Repeat precisely the span of lines below that opens with the line containing "right hip: (77, 162, 10)" and closes with the line containing "right shoulder: (183, 131, -4)", both included.

Dataset entries:
=-=-=
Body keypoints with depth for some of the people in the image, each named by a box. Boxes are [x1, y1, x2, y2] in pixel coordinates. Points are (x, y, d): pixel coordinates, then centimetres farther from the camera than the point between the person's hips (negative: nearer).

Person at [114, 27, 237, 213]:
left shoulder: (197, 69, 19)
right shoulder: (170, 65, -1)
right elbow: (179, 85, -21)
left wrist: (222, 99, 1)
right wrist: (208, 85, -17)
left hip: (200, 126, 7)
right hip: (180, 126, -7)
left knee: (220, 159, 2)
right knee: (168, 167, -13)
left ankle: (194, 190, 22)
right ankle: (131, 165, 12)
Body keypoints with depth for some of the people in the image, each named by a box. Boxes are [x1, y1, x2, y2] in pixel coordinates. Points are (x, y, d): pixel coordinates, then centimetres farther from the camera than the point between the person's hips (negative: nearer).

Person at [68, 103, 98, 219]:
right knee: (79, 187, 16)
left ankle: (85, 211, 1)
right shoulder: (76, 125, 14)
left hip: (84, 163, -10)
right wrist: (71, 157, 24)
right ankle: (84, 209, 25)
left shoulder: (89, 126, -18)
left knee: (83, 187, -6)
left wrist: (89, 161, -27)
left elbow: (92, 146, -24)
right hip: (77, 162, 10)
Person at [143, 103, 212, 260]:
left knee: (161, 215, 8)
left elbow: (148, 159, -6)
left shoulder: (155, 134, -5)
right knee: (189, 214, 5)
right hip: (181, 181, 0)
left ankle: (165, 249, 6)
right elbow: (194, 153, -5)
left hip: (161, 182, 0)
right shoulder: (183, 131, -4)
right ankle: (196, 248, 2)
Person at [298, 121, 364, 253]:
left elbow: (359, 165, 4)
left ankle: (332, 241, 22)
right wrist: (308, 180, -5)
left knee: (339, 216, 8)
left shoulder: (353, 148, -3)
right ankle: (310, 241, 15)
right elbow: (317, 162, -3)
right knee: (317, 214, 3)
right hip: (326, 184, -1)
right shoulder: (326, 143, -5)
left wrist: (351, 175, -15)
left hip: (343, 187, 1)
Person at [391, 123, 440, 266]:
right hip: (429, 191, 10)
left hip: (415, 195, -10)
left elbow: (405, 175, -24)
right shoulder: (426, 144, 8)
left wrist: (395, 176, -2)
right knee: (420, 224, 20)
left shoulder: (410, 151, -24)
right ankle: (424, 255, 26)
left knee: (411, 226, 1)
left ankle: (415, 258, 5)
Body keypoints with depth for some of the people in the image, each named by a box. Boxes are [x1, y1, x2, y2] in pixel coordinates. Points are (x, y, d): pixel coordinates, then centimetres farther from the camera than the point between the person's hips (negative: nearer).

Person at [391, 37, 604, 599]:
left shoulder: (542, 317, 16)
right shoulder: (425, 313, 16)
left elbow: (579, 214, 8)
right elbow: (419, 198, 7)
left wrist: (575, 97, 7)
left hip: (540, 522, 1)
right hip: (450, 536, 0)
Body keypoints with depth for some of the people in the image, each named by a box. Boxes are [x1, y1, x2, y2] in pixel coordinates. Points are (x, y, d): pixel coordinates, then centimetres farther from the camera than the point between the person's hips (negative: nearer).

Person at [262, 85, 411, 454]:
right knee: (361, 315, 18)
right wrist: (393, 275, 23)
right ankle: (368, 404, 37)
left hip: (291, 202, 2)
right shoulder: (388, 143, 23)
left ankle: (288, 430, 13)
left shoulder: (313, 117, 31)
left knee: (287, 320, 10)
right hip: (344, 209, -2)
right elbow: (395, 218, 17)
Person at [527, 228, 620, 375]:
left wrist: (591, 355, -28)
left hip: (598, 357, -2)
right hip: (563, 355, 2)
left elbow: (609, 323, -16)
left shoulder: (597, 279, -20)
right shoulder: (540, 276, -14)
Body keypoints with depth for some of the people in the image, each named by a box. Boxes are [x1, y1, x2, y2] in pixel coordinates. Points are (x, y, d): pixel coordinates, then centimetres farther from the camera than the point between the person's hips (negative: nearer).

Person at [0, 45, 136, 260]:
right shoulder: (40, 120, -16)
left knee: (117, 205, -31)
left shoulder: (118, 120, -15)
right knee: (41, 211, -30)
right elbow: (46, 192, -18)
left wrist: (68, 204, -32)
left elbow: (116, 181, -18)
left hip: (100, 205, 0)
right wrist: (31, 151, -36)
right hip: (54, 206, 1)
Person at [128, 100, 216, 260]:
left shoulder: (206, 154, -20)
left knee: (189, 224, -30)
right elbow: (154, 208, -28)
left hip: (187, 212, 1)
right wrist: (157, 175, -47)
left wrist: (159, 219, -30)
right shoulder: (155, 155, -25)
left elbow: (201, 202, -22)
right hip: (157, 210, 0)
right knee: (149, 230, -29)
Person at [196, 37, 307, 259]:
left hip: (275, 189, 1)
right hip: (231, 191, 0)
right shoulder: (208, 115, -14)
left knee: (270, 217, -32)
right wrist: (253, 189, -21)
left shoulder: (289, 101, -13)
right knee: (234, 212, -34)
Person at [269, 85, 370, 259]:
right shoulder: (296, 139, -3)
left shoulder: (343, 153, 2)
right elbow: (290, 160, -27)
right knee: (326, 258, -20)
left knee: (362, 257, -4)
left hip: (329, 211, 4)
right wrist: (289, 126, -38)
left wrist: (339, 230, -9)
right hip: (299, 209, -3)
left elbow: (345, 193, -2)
=-=-=
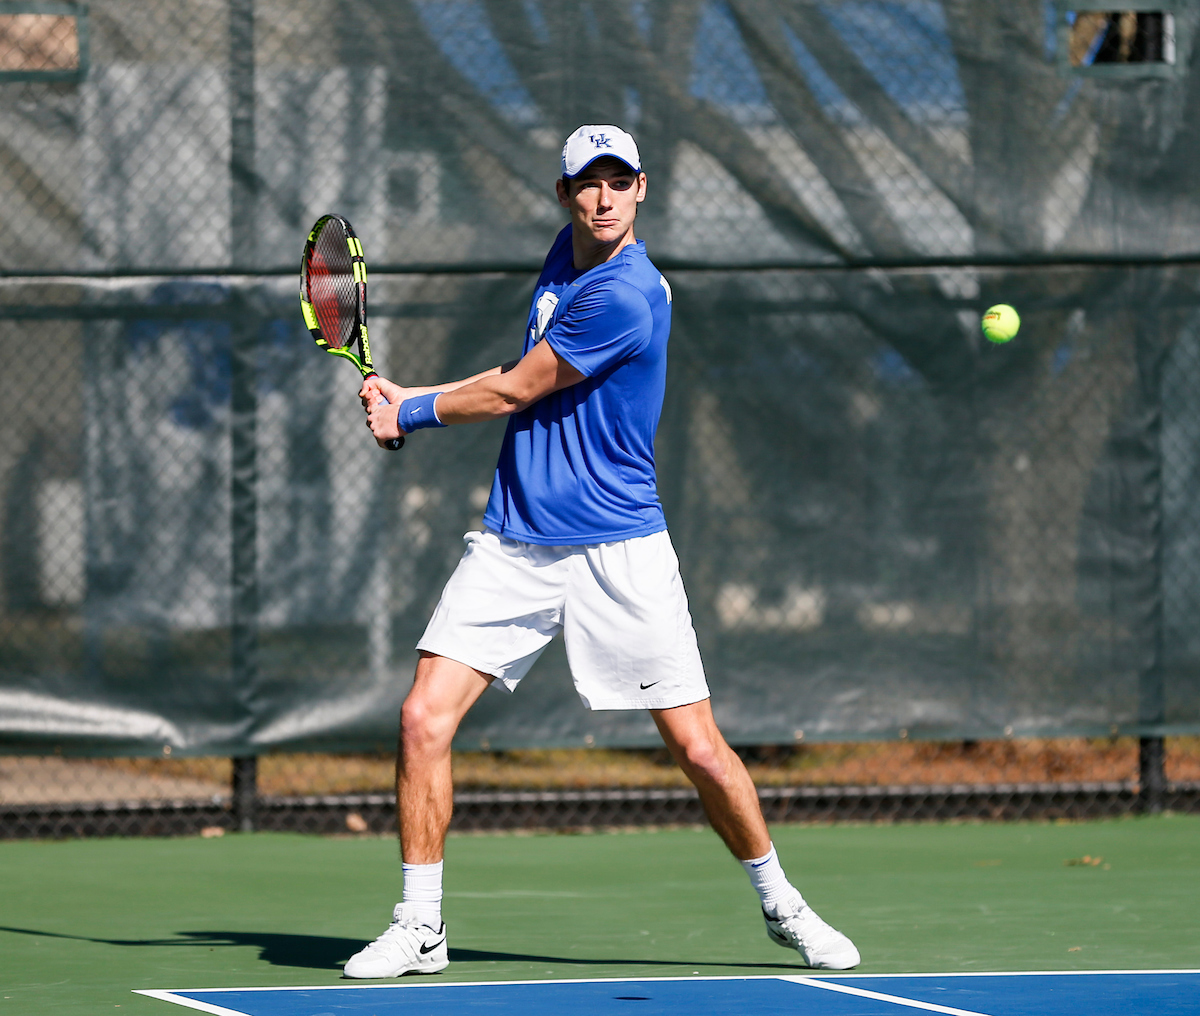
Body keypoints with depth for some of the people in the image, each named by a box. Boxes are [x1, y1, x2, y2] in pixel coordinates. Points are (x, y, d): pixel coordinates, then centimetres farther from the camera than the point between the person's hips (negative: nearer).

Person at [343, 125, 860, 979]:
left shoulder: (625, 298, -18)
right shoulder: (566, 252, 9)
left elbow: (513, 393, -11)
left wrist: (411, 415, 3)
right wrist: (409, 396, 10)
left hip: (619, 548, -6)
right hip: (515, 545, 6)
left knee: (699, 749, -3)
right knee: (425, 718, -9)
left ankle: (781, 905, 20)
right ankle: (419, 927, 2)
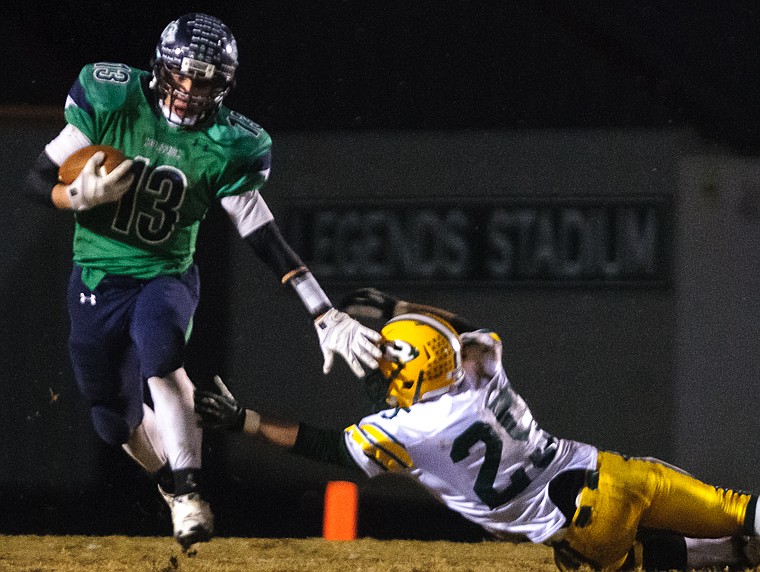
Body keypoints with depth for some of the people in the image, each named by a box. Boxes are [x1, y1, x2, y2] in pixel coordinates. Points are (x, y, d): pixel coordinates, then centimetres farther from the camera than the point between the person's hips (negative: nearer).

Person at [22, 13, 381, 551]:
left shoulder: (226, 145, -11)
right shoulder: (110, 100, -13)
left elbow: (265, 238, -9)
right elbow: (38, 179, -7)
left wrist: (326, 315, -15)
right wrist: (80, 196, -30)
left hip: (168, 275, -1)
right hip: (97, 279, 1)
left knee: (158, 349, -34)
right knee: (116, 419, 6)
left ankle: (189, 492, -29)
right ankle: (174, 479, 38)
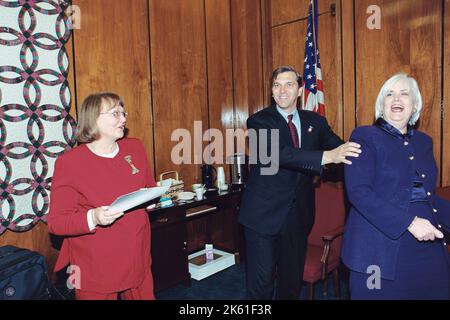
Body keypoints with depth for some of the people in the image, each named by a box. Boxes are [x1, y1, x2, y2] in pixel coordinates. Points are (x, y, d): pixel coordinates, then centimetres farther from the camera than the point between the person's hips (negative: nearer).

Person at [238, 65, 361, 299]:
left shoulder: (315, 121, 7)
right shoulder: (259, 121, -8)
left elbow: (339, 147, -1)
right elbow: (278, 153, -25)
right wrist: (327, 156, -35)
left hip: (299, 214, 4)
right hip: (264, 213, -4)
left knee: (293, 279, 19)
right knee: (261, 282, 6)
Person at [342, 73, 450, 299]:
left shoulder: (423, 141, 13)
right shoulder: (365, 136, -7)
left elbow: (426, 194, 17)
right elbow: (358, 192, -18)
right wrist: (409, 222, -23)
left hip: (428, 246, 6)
=-=-=
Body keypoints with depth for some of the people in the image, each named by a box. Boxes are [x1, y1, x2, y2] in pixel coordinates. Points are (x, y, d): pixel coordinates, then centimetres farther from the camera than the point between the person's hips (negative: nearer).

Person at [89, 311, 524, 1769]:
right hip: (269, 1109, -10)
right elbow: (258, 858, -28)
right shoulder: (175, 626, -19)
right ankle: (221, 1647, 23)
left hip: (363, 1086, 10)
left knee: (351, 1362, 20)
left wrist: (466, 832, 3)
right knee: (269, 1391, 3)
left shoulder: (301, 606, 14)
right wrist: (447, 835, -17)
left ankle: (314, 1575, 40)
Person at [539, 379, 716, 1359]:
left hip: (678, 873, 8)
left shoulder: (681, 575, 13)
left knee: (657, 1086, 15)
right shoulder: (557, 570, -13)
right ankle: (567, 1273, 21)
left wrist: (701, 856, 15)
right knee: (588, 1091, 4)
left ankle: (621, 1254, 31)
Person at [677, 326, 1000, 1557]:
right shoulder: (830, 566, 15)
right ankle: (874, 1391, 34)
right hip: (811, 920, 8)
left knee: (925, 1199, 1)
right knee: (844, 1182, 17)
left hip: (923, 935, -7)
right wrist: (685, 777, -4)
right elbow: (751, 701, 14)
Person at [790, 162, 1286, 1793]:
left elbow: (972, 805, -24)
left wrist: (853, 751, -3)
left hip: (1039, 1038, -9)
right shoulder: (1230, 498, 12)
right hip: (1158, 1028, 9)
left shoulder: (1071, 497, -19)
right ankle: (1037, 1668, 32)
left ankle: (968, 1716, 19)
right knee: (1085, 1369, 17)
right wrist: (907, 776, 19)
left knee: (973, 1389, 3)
=-=-=
EXERCISE SOLUTION
right hip: (77, 162, 10)
Person at [143, 103, 212, 260]:
left knee: (161, 215, 8)
left elbow: (148, 159, -6)
left shoulder: (155, 134, -5)
right knee: (189, 214, 5)
right hip: (181, 181, 0)
left ankle: (165, 249, 6)
right elbow: (194, 153, -5)
left hip: (161, 182, 0)
right shoulder: (183, 131, -4)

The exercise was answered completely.